Research also suggests that those burdened by unaffordable debt have worse outcomes economically, physically, and emotionally. The effects are not limited to those returning from prison. Connecticut’s incarceration lien promotes intergenerational poverty, penalizing children who have already suffered economic and emotional hardship from having an incarcerated parent. These conseuqences of the lien strain increase community instability among the most vulnerable in Connecticut.
Connecticut’s incarceration lien also raises constitutional questions about its lack of notice and absence of due process. Documents from Connecticut trial courts describing the consequences of conviction never mention the incarceration lien. As a result, people are often unaware of Connecticut’s incarceration lien until they are notified that the state will be seizing their assets.

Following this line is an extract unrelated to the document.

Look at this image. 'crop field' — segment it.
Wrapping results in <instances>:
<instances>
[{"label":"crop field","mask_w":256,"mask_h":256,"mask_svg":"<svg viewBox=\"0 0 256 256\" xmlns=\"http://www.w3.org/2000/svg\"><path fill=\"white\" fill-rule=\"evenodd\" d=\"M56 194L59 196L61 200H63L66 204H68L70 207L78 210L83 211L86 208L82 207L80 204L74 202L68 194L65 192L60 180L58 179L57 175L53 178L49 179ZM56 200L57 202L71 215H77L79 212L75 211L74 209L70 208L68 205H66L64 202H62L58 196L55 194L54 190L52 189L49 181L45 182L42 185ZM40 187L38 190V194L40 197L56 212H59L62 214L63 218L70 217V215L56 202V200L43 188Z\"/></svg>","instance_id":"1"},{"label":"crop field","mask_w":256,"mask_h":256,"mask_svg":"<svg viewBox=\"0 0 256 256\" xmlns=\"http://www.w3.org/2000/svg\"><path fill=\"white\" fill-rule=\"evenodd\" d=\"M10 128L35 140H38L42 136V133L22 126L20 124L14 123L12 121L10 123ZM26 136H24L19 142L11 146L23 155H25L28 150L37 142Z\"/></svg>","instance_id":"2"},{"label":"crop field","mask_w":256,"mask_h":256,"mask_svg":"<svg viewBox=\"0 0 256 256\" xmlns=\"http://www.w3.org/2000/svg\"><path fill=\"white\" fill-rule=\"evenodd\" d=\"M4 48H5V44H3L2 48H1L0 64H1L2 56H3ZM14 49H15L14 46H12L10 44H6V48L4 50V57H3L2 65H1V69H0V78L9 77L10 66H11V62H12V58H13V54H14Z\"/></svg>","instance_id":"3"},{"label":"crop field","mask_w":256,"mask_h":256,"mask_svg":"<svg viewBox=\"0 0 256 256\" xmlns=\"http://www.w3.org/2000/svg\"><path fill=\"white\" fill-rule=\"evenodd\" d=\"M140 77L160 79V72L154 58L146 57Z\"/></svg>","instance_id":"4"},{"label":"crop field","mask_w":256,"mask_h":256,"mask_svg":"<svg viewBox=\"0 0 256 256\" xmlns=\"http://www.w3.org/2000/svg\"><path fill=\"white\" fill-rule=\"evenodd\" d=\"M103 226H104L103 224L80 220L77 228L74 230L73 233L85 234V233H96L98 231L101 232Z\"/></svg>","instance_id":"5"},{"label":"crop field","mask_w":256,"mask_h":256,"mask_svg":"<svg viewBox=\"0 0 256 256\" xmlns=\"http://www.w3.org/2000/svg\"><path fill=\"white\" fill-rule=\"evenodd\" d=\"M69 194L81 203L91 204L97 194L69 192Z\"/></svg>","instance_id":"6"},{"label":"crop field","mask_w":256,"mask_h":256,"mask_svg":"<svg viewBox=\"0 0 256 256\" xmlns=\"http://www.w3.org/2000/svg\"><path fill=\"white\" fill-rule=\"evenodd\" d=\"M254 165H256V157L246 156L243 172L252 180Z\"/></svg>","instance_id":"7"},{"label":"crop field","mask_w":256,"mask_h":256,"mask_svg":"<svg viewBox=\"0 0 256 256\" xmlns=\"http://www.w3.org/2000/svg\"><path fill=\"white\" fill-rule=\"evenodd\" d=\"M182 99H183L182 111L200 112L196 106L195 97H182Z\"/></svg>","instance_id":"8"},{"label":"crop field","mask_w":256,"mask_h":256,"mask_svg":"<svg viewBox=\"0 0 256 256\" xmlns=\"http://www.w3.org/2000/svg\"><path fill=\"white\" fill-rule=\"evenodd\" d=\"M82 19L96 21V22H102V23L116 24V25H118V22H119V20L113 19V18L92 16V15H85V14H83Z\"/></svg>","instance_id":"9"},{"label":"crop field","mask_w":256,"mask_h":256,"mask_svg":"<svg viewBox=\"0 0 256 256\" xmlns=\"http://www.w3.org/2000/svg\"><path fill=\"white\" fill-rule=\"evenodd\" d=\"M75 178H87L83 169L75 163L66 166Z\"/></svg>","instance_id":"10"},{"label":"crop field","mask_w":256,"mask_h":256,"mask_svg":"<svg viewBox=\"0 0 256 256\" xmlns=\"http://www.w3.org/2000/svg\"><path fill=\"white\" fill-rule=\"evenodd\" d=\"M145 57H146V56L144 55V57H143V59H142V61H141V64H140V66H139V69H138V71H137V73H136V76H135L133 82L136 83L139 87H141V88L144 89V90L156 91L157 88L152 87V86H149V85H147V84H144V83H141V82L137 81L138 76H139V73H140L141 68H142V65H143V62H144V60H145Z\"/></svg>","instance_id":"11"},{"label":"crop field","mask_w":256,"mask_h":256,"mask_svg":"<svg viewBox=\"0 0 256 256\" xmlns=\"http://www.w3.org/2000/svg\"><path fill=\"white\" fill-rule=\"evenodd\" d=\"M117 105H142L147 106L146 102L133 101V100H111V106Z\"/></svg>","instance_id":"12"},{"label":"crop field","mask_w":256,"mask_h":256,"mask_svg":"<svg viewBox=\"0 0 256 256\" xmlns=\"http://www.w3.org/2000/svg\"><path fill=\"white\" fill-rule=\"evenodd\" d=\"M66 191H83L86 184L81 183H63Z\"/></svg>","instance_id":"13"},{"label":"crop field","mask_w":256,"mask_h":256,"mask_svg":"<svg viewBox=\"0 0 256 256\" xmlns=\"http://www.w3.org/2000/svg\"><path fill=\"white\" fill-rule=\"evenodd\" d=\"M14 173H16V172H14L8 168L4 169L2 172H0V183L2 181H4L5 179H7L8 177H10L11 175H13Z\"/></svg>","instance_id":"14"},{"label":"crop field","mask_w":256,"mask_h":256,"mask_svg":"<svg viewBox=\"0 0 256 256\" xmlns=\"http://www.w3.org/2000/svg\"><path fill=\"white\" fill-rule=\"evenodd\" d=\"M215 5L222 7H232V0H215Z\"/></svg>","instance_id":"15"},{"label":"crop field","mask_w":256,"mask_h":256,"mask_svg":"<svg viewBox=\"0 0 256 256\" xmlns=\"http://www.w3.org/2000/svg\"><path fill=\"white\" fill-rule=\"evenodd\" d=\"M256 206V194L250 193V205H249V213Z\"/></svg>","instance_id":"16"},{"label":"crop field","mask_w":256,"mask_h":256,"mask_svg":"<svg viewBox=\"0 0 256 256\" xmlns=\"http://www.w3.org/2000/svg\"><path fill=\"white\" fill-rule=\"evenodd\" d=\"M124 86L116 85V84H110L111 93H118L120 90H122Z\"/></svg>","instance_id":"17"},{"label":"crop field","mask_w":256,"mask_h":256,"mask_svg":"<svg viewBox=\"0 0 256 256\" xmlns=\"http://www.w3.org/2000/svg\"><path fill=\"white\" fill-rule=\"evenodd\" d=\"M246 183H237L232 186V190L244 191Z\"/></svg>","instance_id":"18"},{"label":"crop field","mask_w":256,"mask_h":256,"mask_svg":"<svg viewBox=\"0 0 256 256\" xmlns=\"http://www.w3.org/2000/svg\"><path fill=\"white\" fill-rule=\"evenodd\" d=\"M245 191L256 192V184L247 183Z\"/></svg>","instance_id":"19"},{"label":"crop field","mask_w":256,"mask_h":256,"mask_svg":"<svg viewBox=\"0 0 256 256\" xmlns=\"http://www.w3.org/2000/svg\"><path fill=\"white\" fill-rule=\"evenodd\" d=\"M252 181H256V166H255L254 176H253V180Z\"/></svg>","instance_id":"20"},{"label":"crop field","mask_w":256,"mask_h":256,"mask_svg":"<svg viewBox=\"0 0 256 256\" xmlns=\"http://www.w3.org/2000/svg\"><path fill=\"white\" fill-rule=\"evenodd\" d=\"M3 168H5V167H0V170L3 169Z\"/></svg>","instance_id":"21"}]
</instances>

Those who are aware of it, often rely on sparse and unreliable information obtained through informal networks. Without adequate notice surrounding the lien, they live in constant fear that the state will garner their wages or seize their home or property. They worry that the lien will last beyond their lifetime – creating a legacy of incarceration debt. And they make significant life decisions based on these fears.

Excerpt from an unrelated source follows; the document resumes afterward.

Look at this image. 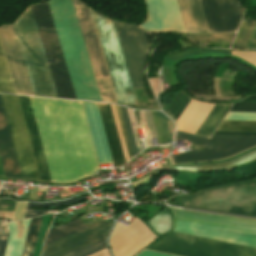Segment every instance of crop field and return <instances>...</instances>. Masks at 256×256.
<instances>
[{"label": "crop field", "mask_w": 256, "mask_h": 256, "mask_svg": "<svg viewBox=\"0 0 256 256\" xmlns=\"http://www.w3.org/2000/svg\"><path fill=\"white\" fill-rule=\"evenodd\" d=\"M230 111L256 112V104L235 103Z\"/></svg>", "instance_id": "crop-field-33"}, {"label": "crop field", "mask_w": 256, "mask_h": 256, "mask_svg": "<svg viewBox=\"0 0 256 256\" xmlns=\"http://www.w3.org/2000/svg\"><path fill=\"white\" fill-rule=\"evenodd\" d=\"M59 98L76 99L48 3L31 6Z\"/></svg>", "instance_id": "crop-field-7"}, {"label": "crop field", "mask_w": 256, "mask_h": 256, "mask_svg": "<svg viewBox=\"0 0 256 256\" xmlns=\"http://www.w3.org/2000/svg\"><path fill=\"white\" fill-rule=\"evenodd\" d=\"M48 3L76 98L101 102L71 0Z\"/></svg>", "instance_id": "crop-field-2"}, {"label": "crop field", "mask_w": 256, "mask_h": 256, "mask_svg": "<svg viewBox=\"0 0 256 256\" xmlns=\"http://www.w3.org/2000/svg\"><path fill=\"white\" fill-rule=\"evenodd\" d=\"M148 250L180 256H256V249L172 232Z\"/></svg>", "instance_id": "crop-field-8"}, {"label": "crop field", "mask_w": 256, "mask_h": 256, "mask_svg": "<svg viewBox=\"0 0 256 256\" xmlns=\"http://www.w3.org/2000/svg\"><path fill=\"white\" fill-rule=\"evenodd\" d=\"M110 105H111L112 113H113V116H114L115 124H116V127H117V131H118V134H119L120 142H121V145H122L124 157L128 158L125 143H124L122 132H121V128H120L118 117H117V114H116L115 106L112 105V104H110Z\"/></svg>", "instance_id": "crop-field-32"}, {"label": "crop field", "mask_w": 256, "mask_h": 256, "mask_svg": "<svg viewBox=\"0 0 256 256\" xmlns=\"http://www.w3.org/2000/svg\"><path fill=\"white\" fill-rule=\"evenodd\" d=\"M17 154L22 177L39 179L18 97L0 94Z\"/></svg>", "instance_id": "crop-field-10"}, {"label": "crop field", "mask_w": 256, "mask_h": 256, "mask_svg": "<svg viewBox=\"0 0 256 256\" xmlns=\"http://www.w3.org/2000/svg\"><path fill=\"white\" fill-rule=\"evenodd\" d=\"M86 199L87 197L84 196V197L72 198V199H68L60 202L43 203V204H35V203L28 202L24 218L47 213L46 211L29 210L30 207H55V206H61L66 204L80 203Z\"/></svg>", "instance_id": "crop-field-27"}, {"label": "crop field", "mask_w": 256, "mask_h": 256, "mask_svg": "<svg viewBox=\"0 0 256 256\" xmlns=\"http://www.w3.org/2000/svg\"><path fill=\"white\" fill-rule=\"evenodd\" d=\"M111 223L101 221L44 246L42 256H63L107 236Z\"/></svg>", "instance_id": "crop-field-13"}, {"label": "crop field", "mask_w": 256, "mask_h": 256, "mask_svg": "<svg viewBox=\"0 0 256 256\" xmlns=\"http://www.w3.org/2000/svg\"><path fill=\"white\" fill-rule=\"evenodd\" d=\"M72 3L94 73V77L98 78L108 76L88 12V8L78 0H72Z\"/></svg>", "instance_id": "crop-field-15"}, {"label": "crop field", "mask_w": 256, "mask_h": 256, "mask_svg": "<svg viewBox=\"0 0 256 256\" xmlns=\"http://www.w3.org/2000/svg\"><path fill=\"white\" fill-rule=\"evenodd\" d=\"M114 25L133 88L143 89V67L149 51L146 34L134 26L118 22H114Z\"/></svg>", "instance_id": "crop-field-11"}, {"label": "crop field", "mask_w": 256, "mask_h": 256, "mask_svg": "<svg viewBox=\"0 0 256 256\" xmlns=\"http://www.w3.org/2000/svg\"><path fill=\"white\" fill-rule=\"evenodd\" d=\"M8 234L0 236V256H4Z\"/></svg>", "instance_id": "crop-field-39"}, {"label": "crop field", "mask_w": 256, "mask_h": 256, "mask_svg": "<svg viewBox=\"0 0 256 256\" xmlns=\"http://www.w3.org/2000/svg\"><path fill=\"white\" fill-rule=\"evenodd\" d=\"M175 206L256 217V182L232 184L181 196Z\"/></svg>", "instance_id": "crop-field-4"}, {"label": "crop field", "mask_w": 256, "mask_h": 256, "mask_svg": "<svg viewBox=\"0 0 256 256\" xmlns=\"http://www.w3.org/2000/svg\"><path fill=\"white\" fill-rule=\"evenodd\" d=\"M0 39L16 93L34 95L12 25L0 27Z\"/></svg>", "instance_id": "crop-field-14"}, {"label": "crop field", "mask_w": 256, "mask_h": 256, "mask_svg": "<svg viewBox=\"0 0 256 256\" xmlns=\"http://www.w3.org/2000/svg\"><path fill=\"white\" fill-rule=\"evenodd\" d=\"M190 101L191 98H189L184 92L180 91L170 107L165 111L176 121Z\"/></svg>", "instance_id": "crop-field-29"}, {"label": "crop field", "mask_w": 256, "mask_h": 256, "mask_svg": "<svg viewBox=\"0 0 256 256\" xmlns=\"http://www.w3.org/2000/svg\"><path fill=\"white\" fill-rule=\"evenodd\" d=\"M113 159L114 167H121L125 164L114 120L109 104L97 103Z\"/></svg>", "instance_id": "crop-field-18"}, {"label": "crop field", "mask_w": 256, "mask_h": 256, "mask_svg": "<svg viewBox=\"0 0 256 256\" xmlns=\"http://www.w3.org/2000/svg\"><path fill=\"white\" fill-rule=\"evenodd\" d=\"M41 217L32 218L30 220L26 240L24 243L23 251L21 256H32Z\"/></svg>", "instance_id": "crop-field-25"}, {"label": "crop field", "mask_w": 256, "mask_h": 256, "mask_svg": "<svg viewBox=\"0 0 256 256\" xmlns=\"http://www.w3.org/2000/svg\"><path fill=\"white\" fill-rule=\"evenodd\" d=\"M217 130L256 131V121L223 120Z\"/></svg>", "instance_id": "crop-field-28"}, {"label": "crop field", "mask_w": 256, "mask_h": 256, "mask_svg": "<svg viewBox=\"0 0 256 256\" xmlns=\"http://www.w3.org/2000/svg\"><path fill=\"white\" fill-rule=\"evenodd\" d=\"M146 223L158 236L167 233L171 227V215L168 208L163 210L161 213H159Z\"/></svg>", "instance_id": "crop-field-23"}, {"label": "crop field", "mask_w": 256, "mask_h": 256, "mask_svg": "<svg viewBox=\"0 0 256 256\" xmlns=\"http://www.w3.org/2000/svg\"><path fill=\"white\" fill-rule=\"evenodd\" d=\"M0 157L6 176L21 177L16 154L0 99Z\"/></svg>", "instance_id": "crop-field-16"}, {"label": "crop field", "mask_w": 256, "mask_h": 256, "mask_svg": "<svg viewBox=\"0 0 256 256\" xmlns=\"http://www.w3.org/2000/svg\"><path fill=\"white\" fill-rule=\"evenodd\" d=\"M210 32L236 31L243 7L238 0H201ZM200 0H177L187 33L209 32Z\"/></svg>", "instance_id": "crop-field-3"}, {"label": "crop field", "mask_w": 256, "mask_h": 256, "mask_svg": "<svg viewBox=\"0 0 256 256\" xmlns=\"http://www.w3.org/2000/svg\"><path fill=\"white\" fill-rule=\"evenodd\" d=\"M138 256H170V255H165V254H160V253H155V252H149V251H143Z\"/></svg>", "instance_id": "crop-field-40"}, {"label": "crop field", "mask_w": 256, "mask_h": 256, "mask_svg": "<svg viewBox=\"0 0 256 256\" xmlns=\"http://www.w3.org/2000/svg\"><path fill=\"white\" fill-rule=\"evenodd\" d=\"M255 23L256 21L250 18H247L244 22H242L237 32L232 48H240V49L246 48Z\"/></svg>", "instance_id": "crop-field-26"}, {"label": "crop field", "mask_w": 256, "mask_h": 256, "mask_svg": "<svg viewBox=\"0 0 256 256\" xmlns=\"http://www.w3.org/2000/svg\"><path fill=\"white\" fill-rule=\"evenodd\" d=\"M215 134H228V135H256V132H230V131H216Z\"/></svg>", "instance_id": "crop-field-37"}, {"label": "crop field", "mask_w": 256, "mask_h": 256, "mask_svg": "<svg viewBox=\"0 0 256 256\" xmlns=\"http://www.w3.org/2000/svg\"><path fill=\"white\" fill-rule=\"evenodd\" d=\"M13 26L34 94L58 98L31 7L22 14Z\"/></svg>", "instance_id": "crop-field-5"}, {"label": "crop field", "mask_w": 256, "mask_h": 256, "mask_svg": "<svg viewBox=\"0 0 256 256\" xmlns=\"http://www.w3.org/2000/svg\"><path fill=\"white\" fill-rule=\"evenodd\" d=\"M120 111H121V115H122V118H123L126 133H127V136H128V140H129V144H130V147H131L132 155L134 156V155L138 154V152H137V148H136L135 141H134V138H133V134H132V130H131V127H130L129 120H128V116H127V113H126V109L124 107H120Z\"/></svg>", "instance_id": "crop-field-31"}, {"label": "crop field", "mask_w": 256, "mask_h": 256, "mask_svg": "<svg viewBox=\"0 0 256 256\" xmlns=\"http://www.w3.org/2000/svg\"><path fill=\"white\" fill-rule=\"evenodd\" d=\"M116 110H117V114H118V117H119L120 125H121V128H122L123 136H124V139H125L126 147H127V150H128L129 158H131L132 155H131L130 147H129V144H128L127 136H126V133H125V129H124V126H123V122H122V118H121L118 106H116Z\"/></svg>", "instance_id": "crop-field-36"}, {"label": "crop field", "mask_w": 256, "mask_h": 256, "mask_svg": "<svg viewBox=\"0 0 256 256\" xmlns=\"http://www.w3.org/2000/svg\"><path fill=\"white\" fill-rule=\"evenodd\" d=\"M246 49H256V25Z\"/></svg>", "instance_id": "crop-field-38"}, {"label": "crop field", "mask_w": 256, "mask_h": 256, "mask_svg": "<svg viewBox=\"0 0 256 256\" xmlns=\"http://www.w3.org/2000/svg\"><path fill=\"white\" fill-rule=\"evenodd\" d=\"M214 104L195 101L189 103L185 111L176 122L178 130L195 134Z\"/></svg>", "instance_id": "crop-field-17"}, {"label": "crop field", "mask_w": 256, "mask_h": 256, "mask_svg": "<svg viewBox=\"0 0 256 256\" xmlns=\"http://www.w3.org/2000/svg\"><path fill=\"white\" fill-rule=\"evenodd\" d=\"M15 203L16 202L11 199H0V210L13 211Z\"/></svg>", "instance_id": "crop-field-34"}, {"label": "crop field", "mask_w": 256, "mask_h": 256, "mask_svg": "<svg viewBox=\"0 0 256 256\" xmlns=\"http://www.w3.org/2000/svg\"><path fill=\"white\" fill-rule=\"evenodd\" d=\"M105 239H103L101 241H98V242H96L94 244H91V245H89L87 247H84V248H82L80 250H77V251H75L73 253L65 255V256H87L89 254H92V253H94L96 251H99V250H101V249L106 247Z\"/></svg>", "instance_id": "crop-field-30"}, {"label": "crop field", "mask_w": 256, "mask_h": 256, "mask_svg": "<svg viewBox=\"0 0 256 256\" xmlns=\"http://www.w3.org/2000/svg\"><path fill=\"white\" fill-rule=\"evenodd\" d=\"M89 11L116 102L123 105L137 106L113 22L90 8Z\"/></svg>", "instance_id": "crop-field-6"}, {"label": "crop field", "mask_w": 256, "mask_h": 256, "mask_svg": "<svg viewBox=\"0 0 256 256\" xmlns=\"http://www.w3.org/2000/svg\"><path fill=\"white\" fill-rule=\"evenodd\" d=\"M40 179L74 182L98 168L80 102L18 96Z\"/></svg>", "instance_id": "crop-field-1"}, {"label": "crop field", "mask_w": 256, "mask_h": 256, "mask_svg": "<svg viewBox=\"0 0 256 256\" xmlns=\"http://www.w3.org/2000/svg\"><path fill=\"white\" fill-rule=\"evenodd\" d=\"M256 160V150L229 160L223 163L217 164H209V165H198V166H188V167H177L176 169H191L193 171L199 170H215V169H223L229 167L239 166L241 164L249 163Z\"/></svg>", "instance_id": "crop-field-20"}, {"label": "crop field", "mask_w": 256, "mask_h": 256, "mask_svg": "<svg viewBox=\"0 0 256 256\" xmlns=\"http://www.w3.org/2000/svg\"><path fill=\"white\" fill-rule=\"evenodd\" d=\"M232 104H215L207 118L204 120L197 135L210 137L215 128L218 126L224 115L227 113Z\"/></svg>", "instance_id": "crop-field-19"}, {"label": "crop field", "mask_w": 256, "mask_h": 256, "mask_svg": "<svg viewBox=\"0 0 256 256\" xmlns=\"http://www.w3.org/2000/svg\"><path fill=\"white\" fill-rule=\"evenodd\" d=\"M177 139L203 145L201 150L172 155L176 164L217 160L230 157L256 145V136L213 135L210 140L177 132Z\"/></svg>", "instance_id": "crop-field-9"}, {"label": "crop field", "mask_w": 256, "mask_h": 256, "mask_svg": "<svg viewBox=\"0 0 256 256\" xmlns=\"http://www.w3.org/2000/svg\"><path fill=\"white\" fill-rule=\"evenodd\" d=\"M240 102L256 103V95L248 96L245 99L241 100Z\"/></svg>", "instance_id": "crop-field-41"}, {"label": "crop field", "mask_w": 256, "mask_h": 256, "mask_svg": "<svg viewBox=\"0 0 256 256\" xmlns=\"http://www.w3.org/2000/svg\"><path fill=\"white\" fill-rule=\"evenodd\" d=\"M0 92L16 94L1 43H0Z\"/></svg>", "instance_id": "crop-field-24"}, {"label": "crop field", "mask_w": 256, "mask_h": 256, "mask_svg": "<svg viewBox=\"0 0 256 256\" xmlns=\"http://www.w3.org/2000/svg\"><path fill=\"white\" fill-rule=\"evenodd\" d=\"M235 33L210 34V41L232 40Z\"/></svg>", "instance_id": "crop-field-35"}, {"label": "crop field", "mask_w": 256, "mask_h": 256, "mask_svg": "<svg viewBox=\"0 0 256 256\" xmlns=\"http://www.w3.org/2000/svg\"><path fill=\"white\" fill-rule=\"evenodd\" d=\"M84 227H86V225L84 223H82L79 219H77V220L72 221V222H70L68 224H65L63 226L50 229L47 233L45 244H47L49 242H52L56 239H59L63 236H66V235H68L72 232H75L79 229H82Z\"/></svg>", "instance_id": "crop-field-22"}, {"label": "crop field", "mask_w": 256, "mask_h": 256, "mask_svg": "<svg viewBox=\"0 0 256 256\" xmlns=\"http://www.w3.org/2000/svg\"><path fill=\"white\" fill-rule=\"evenodd\" d=\"M206 52H217V53L229 54V55H232V53H233V55L238 56L256 66V52H253V51H232V53H231V51H221V50L189 49V50L177 53V54L170 55L166 59L177 60V59L191 56L194 54H200V53H206Z\"/></svg>", "instance_id": "crop-field-21"}, {"label": "crop field", "mask_w": 256, "mask_h": 256, "mask_svg": "<svg viewBox=\"0 0 256 256\" xmlns=\"http://www.w3.org/2000/svg\"><path fill=\"white\" fill-rule=\"evenodd\" d=\"M126 227L117 222L110 237L114 256H134L158 238L137 218Z\"/></svg>", "instance_id": "crop-field-12"}]
</instances>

Ultimately, this lien has strayed from its original purpose. When passed in 1995, proponents of the lien promised that it would help teach incarcerated individuals financial skills and responsibility The lien’s advocates equated it to paying an owed bill. This equation, however, ignores the economy of a modern prison. The incarcerated in Connecticut often work full time jobs paid a rate of $.75 to $1.75 a day and pay significantly more for goods than in the free world.
As a result, incarcerated individuals are already paying the costs of their incarceration through their undercompensated labor and the inflated costs imposed on them. They learn to budget and save in this economy. Upon release, the lien teaches them a new lesson, though not the one originally intended: that the state will impose unjust financial burdens even after a sentence is served. One man we spoke with echoed what others said when he wondered how the state expects him to move on with his life when he is being punished twice.
This lien does not benefit our state. The collections do not go into a victims’ fund and do not affect restitution. Instead, collected funds go into the Connecticut state general fund where they constitute approximately .003% of the state budget. While the benefit to the state is minute, the funds collected represent collections from thousands of people who rely on that money to survive and provide for their families.
This law must be repealed. And this is the time to do it: HB 5390, a bill repealing the costs of incarceration, has been voted out of the Judiciary Committee. We urge Connecticut lawmakers to raise this bill on the House and Senate floors. The injustice of the lien has gone on long enough. The incarceration lien targets the most vulnerable among us. It locks families into cycles of debt and poverty. It prevents successful re-entry into society.
Connecticut has the opportunity to be a leader in criminal justice reform by ending the practice of carceral debt in the 2022 session.
Mila Reed Guevara and Ryanne Bamieh are law students at Yale Law School working with the Arthur Liman Center for Public Interest Law. Jenny Carroll is the Director of the Arthur Liman Center and a Visiting Professor of Law at Yale Law School.